The cause of Alzheimer's disease (AD) is not conclusively known and there is no cure for or effective treatment against the disease. Amyloid precursor protein (APP) plays a key role in AD pathogenesis and its processing generates many peptides including amyloid-beta (Ab), which is widely believed to be the primary cause of AD. However, there is growing evidence that non-amyloid mechanisms also contribute to AD pathogenesis.
Proteolytic processing of APP that generates Ab peptides also releases free APP Intracellular domain (AICD) into the cytoplasm. We and others previously showed that AICD can induce many deleterious events including altered cell signaling, gene expression and cell death. We recently showed that AICD transgenic mice recapitulate major AD-like features such as hyperphosphorylation and aggregation of tau, impaired electrical activity and seizures, memory deficits and neurodegeneration. We also observed increased levels of AICD in AD brains. Together, these findings indicate that AICD, in addition to Ab, can contribute to AD pathologies (Figure 1).
Currently, we are elucidating the mechanism that underlies the deleterious effects of AICD. Our preliminary data shows that AICD activates multiple kinases and alters downstream signaling pathways. We are using neuronal and non-neuronal tissue culture cells to identify various steps in the pathway and identify the cellular components. Over the long term, we plan to use this information to identify new drugs or drug targets that will be effective against AD.
To understand APP function in vivo using a zebrafish model system
Although APP has been studied extensively, its precise functional role in vivo is not well understood. In vitro studies have suggested a role for APP in cell migration and axonal elongation. However, APP knock out mice show only subtle phenotypic changes (probably because of the presence of two closely related proteins) making it difficult ascertain APP function in vivo.
To overcome this problem, we are studying APP function in zebrafish model organism. Zebrafish offers many advantages to study protein functions during development. We previously showed that downregulation of APP (by injecting APP morpholino) results in convergence-extension defects. Such developmental defects are consistent with the in vitro data suggesting APP involvement in cell migration. However, our in vivo studies extend those observations and also implicate APP in signal transduction pathways.

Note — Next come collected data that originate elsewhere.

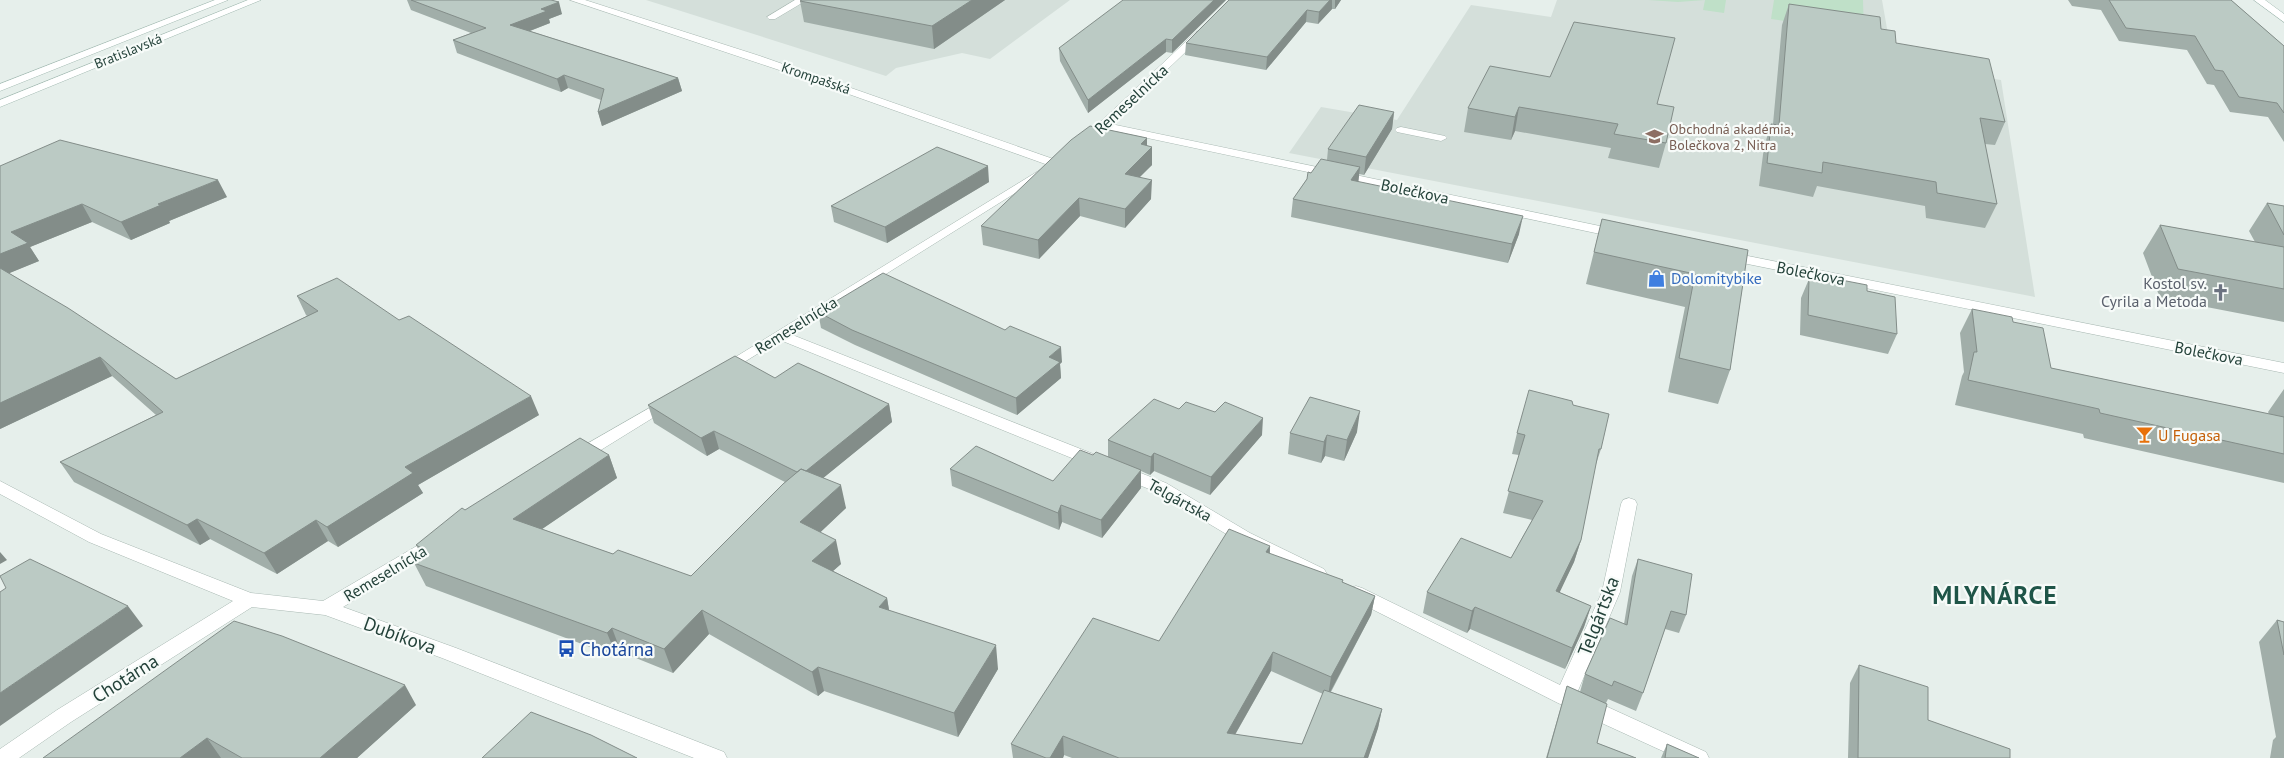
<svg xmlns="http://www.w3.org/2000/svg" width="2284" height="758" font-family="'PT Sans',sans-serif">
<rect width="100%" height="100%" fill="#e6efeb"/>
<!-- built -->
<path fill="#d4dfda" d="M646,0h424l-80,59 -28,-6 -66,15 -10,8z
M1557,0h325l11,63 108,17 34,217 -746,-144 32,-46 76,13 74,-115 80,12z"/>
<!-- green -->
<path fill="#bfe0c8" d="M1648,0h78l-2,13 -21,-3 2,-10 -27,2z
M1774,0h89l1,33 -93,-14z"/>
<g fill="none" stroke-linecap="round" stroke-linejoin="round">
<defs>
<path id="lane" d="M795,0h12l-32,19h-6l-2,-2z
M1401,127l44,9 2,2 -6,3 -44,-9 -2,-2 2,-2z"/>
<path id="street" d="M570,0h15l175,56 299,105 2,2 -2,2 -7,1v4l-262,164 311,123 2,4 -2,4h-12l-309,-125 -52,32h-10l-2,-3 332,-204 -236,-84z
M1199,31l3,1v4l-91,88 508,106 6,4 -6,4 -514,-109 -3,3h-8l-2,-2 2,-2 102,-96z
M1728,252l556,111v10l-561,-114 -2,-3z
M667,398l5,2 3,3 -3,3 -89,55h-12l-2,-4 2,-4z
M1123,466l43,17 84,50 74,36 3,5 -3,5 -6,2 -6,-2 -74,-38 -84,-50 -37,-15 -2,-4 2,-4z
M0,481l101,53 150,59 72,8 109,-64 6,-2 6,2 3,4 -3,4 -101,62 113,41 268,104 3,6h-33l-252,-100 -117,-43 -73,-8 -181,115 -52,36h-19v-9l57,-39 176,-109 -144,-59 -89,-48z
M1629,498l6,2 2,4 -17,88 -43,101 129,59 3,6h-31l-120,-55 -208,-105 -3,-5 3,-5 6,-2 6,2 198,97 42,-93 19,-88 2,-4z"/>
<path id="secondary" d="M215,0h13l-228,91v-7z
M248,0h13l-261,107v-7z
M2254,0h11l19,14v8z"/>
</defs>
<!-- lane casing -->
<use href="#lane" stroke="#a8b8b2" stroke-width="1"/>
<!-- street casing -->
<use href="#street" stroke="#a8b8b2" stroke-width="1"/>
<!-- secondary casing -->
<use href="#secondary" stroke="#a4bbb3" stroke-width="1"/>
<!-- lane -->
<use href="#lane" fill="#fff" fill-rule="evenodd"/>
<!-- street -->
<use href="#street" fill="#fff" fill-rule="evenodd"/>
<!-- secondary -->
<use href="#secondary" fill="#fff" fill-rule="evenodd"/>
</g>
<!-- wall -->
<path fill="#a1aea9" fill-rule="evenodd" d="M407,0h144l11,14 -13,5 1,4 -20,8 148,47 4,13 -80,35 -4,-14 3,-12 -33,-12 -7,4 -104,-39 -4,-13 18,-7 -60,-23z
M802,0h203l-71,49 -130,-27 -4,-21z
M1226,0l-54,53 -6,-1 -78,61 -28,-52 -1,-13z
M1229,0h112l-6,9h-3l-14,15 -12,-2 -40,48 -81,-15 1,-12z
M2068,0h163l53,46v96l-16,-25 -38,-5 -16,-27 -7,-1 -20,-34 -68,-9 -18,-31 -29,-4z
M1789,4l92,25 15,14 109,79 -10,23 -10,-1 12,60 -12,24 -59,-10 -1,-12 -108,-20 -4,11 -54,-11 5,-39 7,-23h2l9,-99z
M1657,104l9,39 -7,25 -51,-10 3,-10 -96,-17 -4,9 -47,-8 4,-24z
M1394,112l-2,17 -28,46 -5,-1 -1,8 161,52 -11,29 -217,-46 2,-18 18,-26 16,-13 1,-11z
M1147,145l5,20 -13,12 12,22 -26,29 -45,-12 -41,43 -56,-14 -2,-19z
M0,166l227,31 -58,24 1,2 -39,17 -39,-18 -62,25 9,14 -30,12 167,106 131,-63 -1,-1 -9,-19 242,119 -121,70 5,8 -85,54 -10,-6 -51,33 -67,-35 -10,6 -126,-63 -14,-20 96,-47 -44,-39 -112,53z
M989,182l-102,61 -53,-21 -3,-16z
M2267,203l17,3v116l-124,-24 -17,-45 17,-28 95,17 -6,-11z
M1602,219l146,31 -18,120 -12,34 -50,-12 17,-85 -99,-23z
M1809,279l25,5 2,-5 31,12 30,43 -9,20 -88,-19 1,-37z
M1972,309l41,13 38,46 218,46 -1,-2 16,-23v94l-200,-45 -1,-4 -128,-29 7,-29 2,-4 -4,-39z
M818,312l244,50 -2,2 1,14 -44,37 -162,-70 -34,-17z
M775,378l114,26 3,18 -69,56 23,30 -26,24 21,32 -8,7 54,27 2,12 109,59 -40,68 -134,-46 -6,5 -109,-62 -36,39 -52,-21 -4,5 -191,-71 -12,-23 8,-7 -6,-11 49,-35 144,-55 8,23 -75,51 71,25 78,22 94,-94 -66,-33 -12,7 -53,-33 -6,-18z
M1573,405l28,44 -7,21 -13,70 -7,22 -15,30 32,14 -7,21 -19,42 -95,-40 -3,4 -44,-20 4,-21 84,-34 21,-38 -29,-7 16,-58 -7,-1 5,-21z
M1179,409l83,26 -52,60 -56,-24 -4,4 -9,-4v17l-39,50 -40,-16 -3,8 -107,-44 -2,-17 103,12 40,-26 15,2v-17z
M1357,432l-13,29 -19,-5 -4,7 -33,-9 2,-21z
M1270,546v8l73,26 -1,2 33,14 -4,19 -40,77 51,17 -4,19 -10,30h-296l-8,-3 -1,3h-50l-2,-14 148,-103zM1271,671l52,23 -21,50 -67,-9z
M1638,559l48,56 -7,18 -14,-4 -22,64 -7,18 -28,-12 -2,4 -9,40 39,15h-90l21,-72 13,6 5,-18 39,-50 8,-48z
M2277,620l7,2v136h-14l3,-18 3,-3 -17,-95z
M1859,665l69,55 82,38h-162l2,-75z
M416,705l-59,53h-314z
M1667,744l32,14h-38z"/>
<!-- shaded-wall -->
<path fill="#838d89" d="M972,0h33l-71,49 -2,-23z
M1214,0h12l-54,53v-13z
M1330,0h2v9l-14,15 1,-12z
M1335,0h6l-6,9z
M559,2l3,12 -13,5 1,4 -36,14 -4,-12 31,-16z
M1307,10l-1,12 -40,48 1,-13z
M1166,39v13l-78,61v-13z
M564,75l4,13 -7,4 -4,-13z
M678,78l4,13 -80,35 -4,-14z
M1519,107l-4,24 -4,9 4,-23z
M1394,112l-2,17 -28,46 2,-18z
M1147,138v14l5,-5v18l-27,27v-18l16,-30z
M988,166l1,16 -102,61 -2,-16z
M1360,167l-2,18 -7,-5z
M218,180l9,17 -58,24 1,2 -39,17 -10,-18 37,-18z
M1152,180l-1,19 -26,29v-19z
M1079,198l1,18 -41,43 -1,-19z
M82,204l10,18 -62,25 9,14 -39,16v-23l11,-22z
M1523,216l-4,18 -11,29 4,-19z
M1061,347l1,15 -2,2 1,14 -44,37 -1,-17 33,-41z
M100,357l12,19 -112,53v-26z
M531,396l8,19 -121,70 5,8 -85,54 -11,-20 78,-60z
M889,404l3,18 -86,70 -4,-18z
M1360,411l-3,21 -13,29 3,-21z
M1263,418l-1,17 -52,60 1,-18z
M714,431l5,18 -12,7 -6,-18z
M1327,435l-2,21 -4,7 3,-21z
M1154,453v18l-4,4 1,-18z
M609,455l8,23 -94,64 -10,-23z
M1141,470v18l-39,50 -1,-18z
M841,485l5,23 -40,38 -6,-24z
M1061,505l1,17 -3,8 -1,-17z
M197,519l13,20 -10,6 -13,-20z
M316,520l12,21 -51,33 -13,-21z
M836,540l5,24 -23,20 -6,-23z
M1581,540l-7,22 -24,51 6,-22z
M1270,546l-1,18 -3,-12z
M0,552l7,8 -7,4z
M1375,596l-4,19 -43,81 3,-19z
M887,598l4,24 -12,-15z
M128,606l15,20 -143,100v-33z
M1591,606l-7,21 -19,42 7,-21z
M1475,607l-5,22 -3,4 5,-22z
M702,610l7,24 -36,39 -9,-24z
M612,628l9,24 -4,5 -10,-24z
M996,645l2,24 -40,68 -4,-24z
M1273,652l-2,19 -46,81 2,-19z
M818,667l6,24 -6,5 -6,-24z
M405,685l11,20 -59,53h-37z
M1382,709l-4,19 -10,30h-4z
M1063,736l1,19 -1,3h-13z
M207,738l14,20h-41z"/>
<!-- building -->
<path fill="#bbcac4" stroke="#838d89" d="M411,0h140l8,2 -18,7 6,2 -37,14 168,53 -80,34 6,-23 -40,-14 -7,4 -104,-39 33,-12z
M802,0h170l-40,26 -132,-25z
M1123,0h91l-42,40 -6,-1 -78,61 -29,-52z
M1229,0h101l-11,12 -12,-2 -40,47 -81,-14z
M2109,0h122l53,46v67l-7,-10 -38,-6 -16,-26 -8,-1 -20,-34 -69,-8z
M1789,4l91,13 1,12 14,2 1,12 93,16 16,63 -25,-4 17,86 -60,-11 -1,-11 -113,-20 -1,11 -55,-10 4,-39 8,1z
M1574,22l101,16 -18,66 17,3 -8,36 -52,-9 4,-10 -99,-17 -4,10 -47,-9 22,-42 60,11z
M1359,105l35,7 -28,45 -38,-8z
M1090,126l57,12 -6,6 11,3 -27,27 27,6 -27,29 -46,-11 -41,42 -57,-14 90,-86z
M60,140l158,40 -60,24 3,1 -40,17 -39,-18 -71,28 17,11 -28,11v-88z
M937,147l51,19 -103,61 -54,-21z
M1321,159l39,8 -9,13 172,36 -11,28 -219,-45 14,-20 1,-7 3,1z
M2267,203l17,3v29z
M1602,219l146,31 -18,120 -51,-12 16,-84 -101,-22z
M2160,225l124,22v42l-106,-20z
M0,268l68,40 108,71 142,-68 -21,-15 40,-18 62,42 10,-4 122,80 -126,71 8,6 -86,54 -11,-7 -52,33 -67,-34 -10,6 -127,-63 103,-50 -63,-55 -100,46z
M883,273l122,57 5,-4 51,21 -12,10 11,5 -44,36 -164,-68 -34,-18z
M1809,279l27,5v-5l31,6v6l28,6 2,37 -89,-19z
M1972,309l40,8 1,5 30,6 8,40 233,49v37l-184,-41 -1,-4 -131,-29 6,-28h3z
M735,356l40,22 23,-15 91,41 -83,67 -5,-2 -4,3 -83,-41 -13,7 -53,-33z
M1529,390l43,11 1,4 36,9 -8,35h-2l-18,91 -25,51 35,15 -19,42 -97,-41 -3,4 -45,-19 34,-54 50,20 32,-57 -35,-10 17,-56 -8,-2z
M1310,397l50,14 -13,29 -20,-5 -3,7 -34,-9z
M1154,399l25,10 7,-7 29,10 10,-10 38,16 -52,59 -57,-24 -3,4 -43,-17z
M580,438l29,17 -96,64 100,35 5,-4 73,26 92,-92 18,-15 40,16 -41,37 36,18 -24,21 75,37 -8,9 117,38 -42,68 -136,-46 -6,5 -110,-62 -38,39 -52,-21 -5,5 -193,-70 13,-12 -11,-6 46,-37 3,2z
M976,446l77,35 27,-31 13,5 3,-3 45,18 -40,50 -40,-15 -3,8 -108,-44z
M1229,529l41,17 -4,6 77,28 -1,2 33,14 -44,81 -58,-25 -46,81 75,11 22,-54 58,19 -18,49h-245l-56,-22 -13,22h-4l-35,-14 82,-126 66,23z
M30,559l98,47 -128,87v-101l6,-4 -6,-12z
M1638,559l54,15 -6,41 -15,-4 -28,82 -29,-12 -2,5 -27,-12 25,-56 17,7z
M2277,620l7,2v33z
M234,621l48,15 123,49 -85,73h-78l-35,-20 -27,20h-137z
M1859,665l69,22v33l82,29v9h-152z
M1567,686l40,18 -10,39 39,15h-89z
M531,712l60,23 46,23h-155z
M1667,744l32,14h-34z"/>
<!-- icons -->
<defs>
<symbol id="school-bare" viewBox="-9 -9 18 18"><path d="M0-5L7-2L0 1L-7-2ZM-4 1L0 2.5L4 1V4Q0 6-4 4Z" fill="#8d6e63" stroke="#f7fbf9" stroke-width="2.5" paint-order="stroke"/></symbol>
<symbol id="shop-bare" viewBox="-9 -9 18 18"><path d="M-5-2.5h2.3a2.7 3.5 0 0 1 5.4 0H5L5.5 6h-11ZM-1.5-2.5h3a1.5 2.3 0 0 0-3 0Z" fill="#3f7fe0" stroke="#f7fbf9" stroke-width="2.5" paint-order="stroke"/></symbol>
<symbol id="church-bare" viewBox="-9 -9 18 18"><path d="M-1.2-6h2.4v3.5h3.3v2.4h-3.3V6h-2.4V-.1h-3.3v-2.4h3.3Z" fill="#6b7280" stroke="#f7fbf9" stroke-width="2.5" paint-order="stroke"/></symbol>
<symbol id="bar-bare" viewBox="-9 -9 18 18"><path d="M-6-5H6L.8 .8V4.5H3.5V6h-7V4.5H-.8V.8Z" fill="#e8710a" stroke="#f7fbf9" stroke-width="2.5" paint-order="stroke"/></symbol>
<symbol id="bus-bare" viewBox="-9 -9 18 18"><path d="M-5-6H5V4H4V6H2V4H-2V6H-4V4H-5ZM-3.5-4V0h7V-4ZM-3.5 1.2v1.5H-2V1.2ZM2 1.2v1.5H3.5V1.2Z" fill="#1a4fb4" stroke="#f7fbf9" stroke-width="2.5" paint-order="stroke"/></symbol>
</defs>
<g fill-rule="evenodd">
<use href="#school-bare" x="1642" y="124" width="25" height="25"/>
<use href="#shop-bare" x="1644" y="266" width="25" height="25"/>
<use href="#church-bare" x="2208" y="280" width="25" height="25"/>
<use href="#bar-bare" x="2132" y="422" width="25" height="25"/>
<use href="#bus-bare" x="554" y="636" width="25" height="25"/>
</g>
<g text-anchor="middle" stroke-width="4.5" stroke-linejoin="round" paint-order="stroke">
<!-- far-street labels -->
<g font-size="14" fill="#24423a" stroke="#f7fbf9">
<text transform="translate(128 51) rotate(-22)" y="5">Bratislavská</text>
<text transform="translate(816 78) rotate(19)" y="5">Krompašská</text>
</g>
<!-- far-education labels -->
<g font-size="14" fill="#785e54" stroke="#f7fbf9" text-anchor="start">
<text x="1669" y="134">Obchodná akadémia,<tspan x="1669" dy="16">Bolečkova 2, Nitra</tspan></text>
</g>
<!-- street labels -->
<g font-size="16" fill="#24423a" stroke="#f7fbf9">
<text transform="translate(1131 99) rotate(-43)" y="6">Remeselnícka</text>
<text transform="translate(1415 191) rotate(12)" y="6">Bolečkova</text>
<text transform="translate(1811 273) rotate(11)" y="6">Bolečkova</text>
<text transform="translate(796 325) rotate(-32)" y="6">Remeselnícka</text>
<text transform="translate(2209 353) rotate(11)" y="6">Bolečkova</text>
<text transform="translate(1180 500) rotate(29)" y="6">Telgártska</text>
<text transform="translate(385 573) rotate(-31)" y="6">Remeselnícka</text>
</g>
<!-- shop labels -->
<g font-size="16" fill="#366cbe" stroke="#f7fbf9" text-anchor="start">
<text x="1671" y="284">Dolomitybike</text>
</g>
<!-- worship labels -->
<g font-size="16" fill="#5b616d" stroke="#f7fbf9" text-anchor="end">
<text x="2207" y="289">Kostol sv.<tspan x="2207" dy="18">Cyrila a Metoda</tspan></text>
</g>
<!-- food labels -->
<g font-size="16" fill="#c56008" stroke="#f7fbf9" text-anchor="start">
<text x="2158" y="441">U Fugasa</text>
</g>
<!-- near-street labels -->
<g font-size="19" fill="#24423a" stroke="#f7fbf9">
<text transform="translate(1598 616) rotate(-69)" y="7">Telgártska</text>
<text transform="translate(400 635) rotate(20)" y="7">Dubíkova</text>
<text transform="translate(125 678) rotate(-32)" y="7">Chotárna</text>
</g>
<!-- near-transit labels -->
<g font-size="19" fill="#164399" stroke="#f7fbf9" text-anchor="start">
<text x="580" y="656">Chotárna</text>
</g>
<!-- near-district labels -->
<g font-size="25" font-weight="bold" letter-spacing="1" fill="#1f5548" stroke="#f7fbf9">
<text x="1995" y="604">MLYNÁRCE</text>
</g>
</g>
</svg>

We are currently characterizing these signaling events and exploring the possibility that alterations in these signaling events may also form a basis of AD pathology.
In addition, we are using GFP-transgenic fish to study the movement of individual neurons during embryonic development. Our studies show that loss of APP function impairs migration of motor neurons and inhibits axonal growth (Figure 2). We are now examining whether familial AD mutations in APP have differential effects on neuronal migration and axonal elongation. These studies could shed light on how mutations in APP affect its function during development and whether this plays any role in the development of AD pathology.